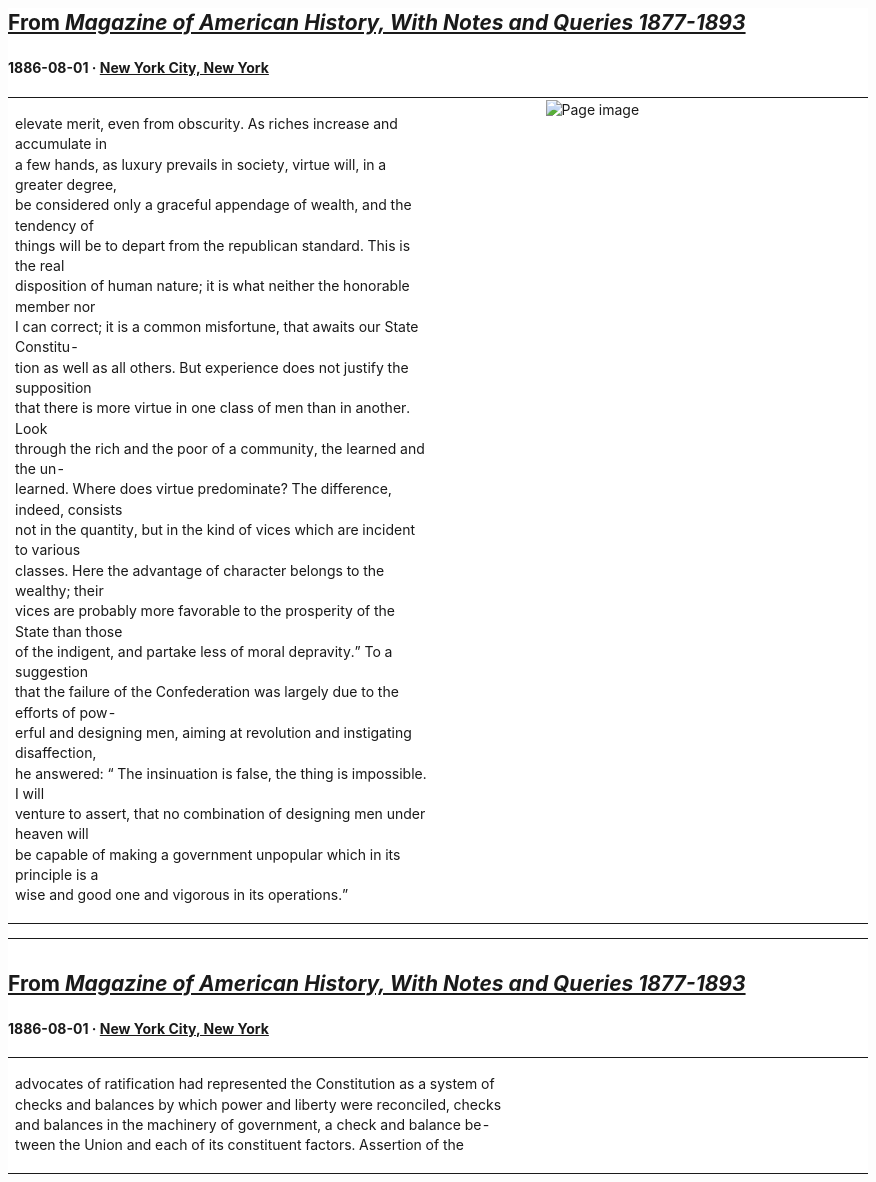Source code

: 
## [From _Magazine of American History, With Notes and Queries 1877-1893_](https://archive.org/details/sim_magazine-of-american-history-with-notes-and-queries_1886-08_16_2/page/n31/mode/1up?view=theater)

#### 1886-08-01 &middot; [New York City, New York](http://dbpedia.org/resource/New_York_City)

<table style="width: 100%;"><tr><td style="width: 50%">

  
  
elevate merit, even from obscurity. As riches increase and accumulate in  
a few hands, as luxury prevails in society, virtue will, in a greater degree,  
be considered only a graceful appendage of wealth, and the tendency of  
things will be to depart from the republican standard. This is the real  
disposition of human nature; it is what neither the honorable member nor  
I can correct; it is a common misfortune, that awaits our State Constitu-  
tion as well as all others. But experience does not justify the supposition  
that there is more virtue in one class of men than in another. Look  
through the rich and the poor of a community, the learned and the un-  
learned. Where does virtue predominate? The difference, indeed, consists  
not in the quantity, but in the kind of vices which are incident to various  
classes. Here the advantage of character belongs to the wealthy; their  
vices are probably more favorable to the prosperity of the State than those  
of the indigent, and partake less of moral depravity.” To a suggestion  
that the failure of the Confederation was largely due to the efforts of pow-  
erful and designing men, aiming at revolution and instigating disaffection,  
he answered: “ The insinuation is false, the thing is impossible. I will  
venture to assert, that no combination of designing men under heaven will  
be capable of making a government unpopular which in its principle is a  
wise and good one and vigorous in its operations.”
</td><td style="width: 50%; max-height: 75%; margin: auto; display: block;">
<img alt="Page image" src="https://iiif.archive.org/image/iiif/2/sim_magazine-of-american-history-with-notes-and-queries_1886-08_16_2%2Fsim_magazine-of-american-history-with-notes-and-queries_1886-08_16_2_jp2.zip%2Fsim_magazine-of-american-history-with-notes-and-queries_1886-08_16_2_jp2%2Fsim_magazine-of-american-history-with-notes-and-queries_1886-08_16_2_0031.jp2/pct:22.981366459627328,14.952463267070009,64.44099378881988,34.22644770959378/600,/0/default.jpg"/>
</td>
</tr></table>

---

## [From _Magazine of American History, With Notes and Queries 1877-1893_](https://archive.org/details/sim_magazine-of-american-history-with-notes-and-queries_1886-08_16_2/page/n32/mode/1up?view=theater)

#### 1886-08-01 &middot; [New York City, New York](http://dbpedia.org/resource/New_York_City)

<table style="width: 100%;"><tr><td style="width: 50%">

  
advocates of ratification had represented the Constitution as a system of  
checks and balances by which power and liberty were reconciled, checks  
and balances in the machinery of government, a check and balance be-  
tween the Union and each of its constituent factors. Assertion of the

---*---

TASK BRIEF => Please pick out each line of the records that contains the word "balances" and copy those lines in full.

OUTPUT FOR THIS TASK =>
checks and balances by which power and liberty were reconciled, checks  
and balances in the machinery of government, a check and balance be-  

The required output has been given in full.